I always used to have the impression that when drugs had nasty side effects, the medical profession would gradually realise and the drug would be withdrawn. Now it seems as if that mechanism doesn’t work any more.
Martin Back – “sequence of diagrams showing the natural history of a plaque”
This may be of use in response from a previous comment by you…from a good source too: Fat Emperor Ivor Cummins:
http://www.thefatemperor.com/blog/
The diagram appears at 1min 24 seconds and includes both the rupture and thrombus stage.
I haven’t watched the rest of the film yet but do question Ivor’s written comment about CAC scans being “cheap”. The best I could find for mine was £400.00 and they went a lot higher.
Paul Mather – “extremely high triglycerides”

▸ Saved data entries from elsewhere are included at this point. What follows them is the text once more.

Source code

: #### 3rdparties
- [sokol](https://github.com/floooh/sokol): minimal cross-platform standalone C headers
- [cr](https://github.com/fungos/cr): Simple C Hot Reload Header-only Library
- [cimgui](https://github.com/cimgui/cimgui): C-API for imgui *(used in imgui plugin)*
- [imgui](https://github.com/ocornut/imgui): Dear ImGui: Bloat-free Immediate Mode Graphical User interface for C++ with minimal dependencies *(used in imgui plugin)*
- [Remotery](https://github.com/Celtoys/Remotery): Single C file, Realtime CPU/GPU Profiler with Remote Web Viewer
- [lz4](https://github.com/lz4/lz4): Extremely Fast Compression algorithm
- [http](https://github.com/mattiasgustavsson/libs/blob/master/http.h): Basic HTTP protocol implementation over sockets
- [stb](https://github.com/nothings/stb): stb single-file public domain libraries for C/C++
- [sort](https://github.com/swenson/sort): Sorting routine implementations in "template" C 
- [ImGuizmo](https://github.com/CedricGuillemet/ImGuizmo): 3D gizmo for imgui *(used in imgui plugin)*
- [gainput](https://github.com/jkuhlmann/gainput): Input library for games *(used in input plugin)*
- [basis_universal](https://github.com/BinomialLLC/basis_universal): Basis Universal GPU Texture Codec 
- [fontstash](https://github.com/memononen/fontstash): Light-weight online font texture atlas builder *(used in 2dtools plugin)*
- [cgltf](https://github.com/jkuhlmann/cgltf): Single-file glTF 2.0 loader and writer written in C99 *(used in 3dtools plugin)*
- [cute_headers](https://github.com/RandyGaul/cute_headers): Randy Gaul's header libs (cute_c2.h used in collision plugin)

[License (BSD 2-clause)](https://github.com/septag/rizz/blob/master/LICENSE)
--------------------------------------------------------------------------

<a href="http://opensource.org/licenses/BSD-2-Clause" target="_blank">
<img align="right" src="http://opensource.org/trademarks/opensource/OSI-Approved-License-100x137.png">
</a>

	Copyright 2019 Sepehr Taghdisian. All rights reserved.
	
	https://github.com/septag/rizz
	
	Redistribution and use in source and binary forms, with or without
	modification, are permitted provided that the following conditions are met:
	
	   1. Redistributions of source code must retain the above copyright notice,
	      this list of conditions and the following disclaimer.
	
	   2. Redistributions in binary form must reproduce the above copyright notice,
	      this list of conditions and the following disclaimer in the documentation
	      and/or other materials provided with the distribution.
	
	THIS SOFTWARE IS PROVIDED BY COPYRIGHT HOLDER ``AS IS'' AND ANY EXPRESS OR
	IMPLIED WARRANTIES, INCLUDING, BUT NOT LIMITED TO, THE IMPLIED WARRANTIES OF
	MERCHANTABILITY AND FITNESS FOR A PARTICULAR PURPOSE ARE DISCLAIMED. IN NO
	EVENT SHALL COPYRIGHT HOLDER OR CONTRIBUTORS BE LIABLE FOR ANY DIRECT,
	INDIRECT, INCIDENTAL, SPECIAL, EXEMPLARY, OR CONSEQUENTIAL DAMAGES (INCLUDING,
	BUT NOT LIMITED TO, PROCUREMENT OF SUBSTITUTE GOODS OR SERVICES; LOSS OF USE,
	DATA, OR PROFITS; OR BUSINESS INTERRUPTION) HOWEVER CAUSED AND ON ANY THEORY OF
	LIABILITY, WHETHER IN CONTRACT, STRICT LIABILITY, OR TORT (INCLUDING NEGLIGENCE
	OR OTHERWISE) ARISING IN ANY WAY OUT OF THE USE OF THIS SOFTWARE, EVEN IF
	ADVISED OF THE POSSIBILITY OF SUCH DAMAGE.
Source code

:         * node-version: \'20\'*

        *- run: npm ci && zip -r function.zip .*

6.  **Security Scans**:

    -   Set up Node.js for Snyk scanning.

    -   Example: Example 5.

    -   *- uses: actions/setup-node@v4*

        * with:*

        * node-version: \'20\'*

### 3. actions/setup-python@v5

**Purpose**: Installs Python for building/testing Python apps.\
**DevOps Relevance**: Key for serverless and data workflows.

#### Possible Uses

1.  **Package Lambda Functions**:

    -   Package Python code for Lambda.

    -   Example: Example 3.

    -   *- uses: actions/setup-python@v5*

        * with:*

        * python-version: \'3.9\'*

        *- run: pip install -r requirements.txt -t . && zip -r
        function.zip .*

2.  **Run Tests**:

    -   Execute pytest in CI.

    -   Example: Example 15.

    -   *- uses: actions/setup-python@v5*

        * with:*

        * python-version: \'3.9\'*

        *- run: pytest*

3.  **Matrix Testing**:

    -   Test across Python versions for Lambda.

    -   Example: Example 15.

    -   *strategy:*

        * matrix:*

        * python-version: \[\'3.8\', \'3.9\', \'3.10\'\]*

You may want to read this 2008 post by Dr Mike Eades on the subject:
https://proteinpower.com/drmike/2008/02/04/elevated-triglycerides-are-driven-by-carbohydrate-consumption/
and also this on cholesterol results from Mark Sissons’ Daily Apple website dated 2011:
https://www.marksdailyapple.com/how-to-interpret-cholesterol-test-results/
Bill
Your cardiologist more or less told you to “go away and die”.
You’re not alone – I had similar with them putting the fear of god into me if (1) I didn’t have a coronary device implanted (you bet I signed the consent form lying there at my weakest and most vulnerable) and (2) I’d die if I stopped taking meds – both of which was keeping me alive they said.
I am not medically trained so forgive my ignorance, what causes the clots in the first place? Is it damage to arterial walls caused by free radicals?